= Caroline Willmann =

German singer

Caroline Willmann (full name Maria Anna Magdalena Caroline Willmann; 25 February 1796 – c. 1860) was a German operatic soprano, and in her early career a pianist. She was one of a family of musicians.

==Life==
Caroline was the daughter of Johann Ignaz Willmann (1739–1815), a musician, playing flute, violin and cello; and his second wife Marianne de Tribolet, an opera singer. Caroline was the half-sister of Maximilian, Walburga and Magdalena Willmann.

She was a pupil of Felice Blangini in Kassel. An early appearance in a concert in Kassel with her mother in February 1811 was reviewed in the Allgemeine musikalische Zeitung: "As a pianist, she has several times received well-earned applause. On this occasion she appeared for the first time as a singer in a grand and effective scena; the execution and fine intonation already acquired, under the instruction of her mother, justify the expectation that, if she so continues, we shall have in her a very fine singer. She deserves all encouragement, and received it in loud applause".

After her mother's death, she sang in Budapest, at the court opera in Vienna, and in Breslau (now Wrocław). Alexander Wheelock Thayer wrote: "Her voice—she was but eighteen years old—was not powerful, but very pure and sweet, except in the middle tones, and of remarkable extent in the upper register." At Breslau, wrote Thayer, "the great beauty of her voice, its excellent cultivation by her mother and Blangini, her fine taste, her charming acting and her beauty, made her a general favourite."
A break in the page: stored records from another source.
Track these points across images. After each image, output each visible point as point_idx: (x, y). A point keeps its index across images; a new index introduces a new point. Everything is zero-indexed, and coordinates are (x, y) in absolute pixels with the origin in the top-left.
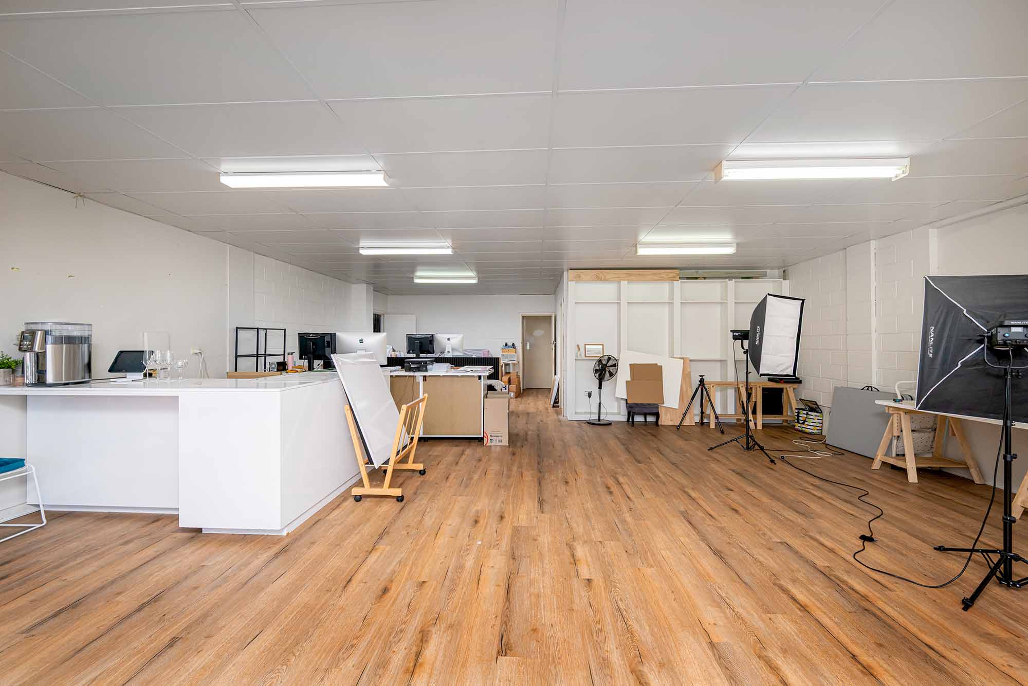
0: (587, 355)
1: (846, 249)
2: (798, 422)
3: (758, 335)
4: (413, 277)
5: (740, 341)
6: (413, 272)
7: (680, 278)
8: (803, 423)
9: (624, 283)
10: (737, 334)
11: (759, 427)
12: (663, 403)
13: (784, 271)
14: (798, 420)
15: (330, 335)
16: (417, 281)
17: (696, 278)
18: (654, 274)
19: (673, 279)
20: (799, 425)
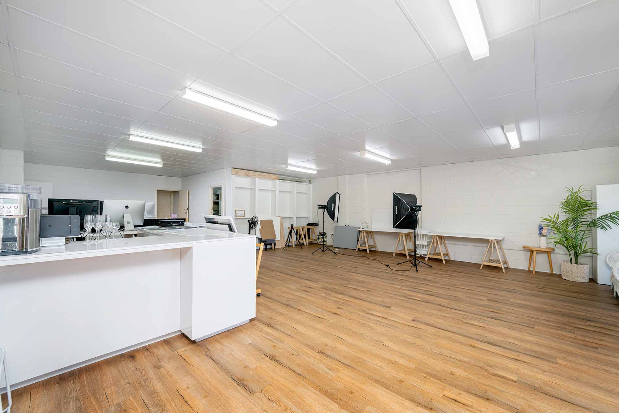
0: (237, 216)
1: (337, 176)
2: (319, 241)
3: (333, 207)
4: (105, 155)
5: (322, 209)
6: (105, 150)
7: (279, 179)
8: (321, 241)
9: (257, 179)
10: (320, 206)
11: (308, 245)
12: (276, 238)
13: (310, 181)
14: (319, 240)
15: (97, 202)
16: (108, 159)
17: (283, 180)
18: (269, 176)
19: (276, 179)
20: (319, 242)
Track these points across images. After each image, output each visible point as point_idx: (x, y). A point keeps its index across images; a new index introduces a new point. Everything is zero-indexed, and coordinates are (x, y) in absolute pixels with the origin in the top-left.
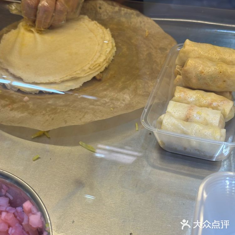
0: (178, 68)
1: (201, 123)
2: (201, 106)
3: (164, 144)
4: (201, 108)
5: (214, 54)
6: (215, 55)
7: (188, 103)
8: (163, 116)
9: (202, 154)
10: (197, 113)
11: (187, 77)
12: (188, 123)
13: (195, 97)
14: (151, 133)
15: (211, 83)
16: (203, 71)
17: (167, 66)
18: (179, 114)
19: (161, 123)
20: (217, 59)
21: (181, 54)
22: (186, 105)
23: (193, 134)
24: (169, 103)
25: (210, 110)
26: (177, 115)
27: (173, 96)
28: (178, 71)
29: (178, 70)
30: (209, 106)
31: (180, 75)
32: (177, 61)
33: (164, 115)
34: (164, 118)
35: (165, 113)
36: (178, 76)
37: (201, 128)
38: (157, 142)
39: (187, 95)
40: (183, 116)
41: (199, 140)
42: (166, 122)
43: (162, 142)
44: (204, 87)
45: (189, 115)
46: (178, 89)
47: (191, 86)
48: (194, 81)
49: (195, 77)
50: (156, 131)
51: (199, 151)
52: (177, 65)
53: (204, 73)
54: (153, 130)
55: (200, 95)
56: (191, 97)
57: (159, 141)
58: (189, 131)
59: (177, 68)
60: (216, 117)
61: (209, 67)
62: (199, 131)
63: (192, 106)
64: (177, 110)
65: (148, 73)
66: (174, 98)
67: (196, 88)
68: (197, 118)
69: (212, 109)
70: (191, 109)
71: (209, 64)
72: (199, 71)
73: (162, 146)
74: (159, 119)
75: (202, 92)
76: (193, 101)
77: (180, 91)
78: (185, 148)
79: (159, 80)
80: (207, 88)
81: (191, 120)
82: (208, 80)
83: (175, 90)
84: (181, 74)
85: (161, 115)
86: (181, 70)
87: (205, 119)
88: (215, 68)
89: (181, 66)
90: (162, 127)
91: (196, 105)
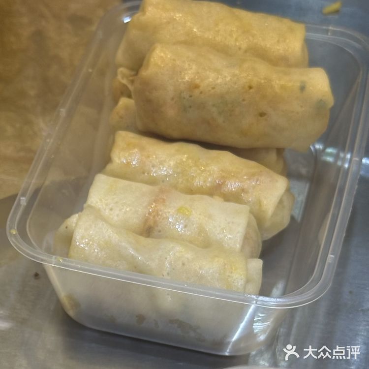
0: (122, 76)
1: (191, 242)
2: (191, 191)
3: (76, 305)
4: (189, 197)
5: (231, 35)
6: (235, 36)
7: (152, 182)
8: (74, 219)
9: (192, 334)
10: (179, 211)
11: (149, 101)
12: (149, 240)
13: (172, 163)
14: (39, 274)
15: (220, 120)
16: (197, 81)
17: (90, 70)
18: (125, 213)
19: (68, 239)
20: (240, 49)
21: (133, 33)
22: (146, 188)
23: (165, 273)
24: (93, 179)
25: (217, 201)
26: (118, 215)
27: (108, 160)
28: (124, 85)
29: (124, 81)
30: (215, 191)
31: (130, 96)
32: (120, 56)
33: (77, 215)
34: (76, 224)
35: (81, 209)
36: (124, 101)
37: (189, 255)
38: (58, 301)
39: (149, 157)
40: (135, 220)
41: (182, 289)
42: (83, 238)
43: (70, 297)
44: (200, 134)
45: (154, 217)
46: (124, 137)
47: (163, 128)
48: (171, 112)
49: (173, 99)
50: (52, 265)
51: (181, 324)
52: (121, 66)
53: (201, 88)
54: (42, 260)
55: (188, 158)
56: (162, 163)
57: (62, 294)
58: (153, 265)
59: (119, 77)
60: (233, 223)
61: (217, 71)
62: (183, 264)
63: (162, 191)
64: (117, 202)
65: (32, 93)
66: (110, 167)
67: (175, 134)
68: (179, 228)
69: (223, 200)
70: (159, 199)
71: (218, 62)
72: (184, 83)
73: (71, 313)
74: (62, 228)
75: (194, 150)
76: (166, 176)
77: (129, 146)
78: (141, 318)
79: (63, 111)
80: (208, 138)
81: (160, 231)
82: (214, 109)
83: (114, 142)
84: (133, 94)
85: (68, 216)
86: (132, 82)
87: (201, 230)
88: (234, 75)
89: (132, 69)
90: (72, 253)
91: (175, 187)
In 1816 to 1818 she appeared at the Theater an der Wien in Vienna; roles included the Queen of the Night and Elvira in Mozart's operas The Magic Flute and Don Giovanni. She appeared in 1819 in Munich and Stuttgart, 1820 in Dresden, 1823 in Kassel, and 1825 in Berlin; Thayer commented "with varied success".

Her life after 1825 is mostly unrecorded; she is known to have been a singing teacher in Bayreuth in 1830. She is thought to have died in Vienna about 1860.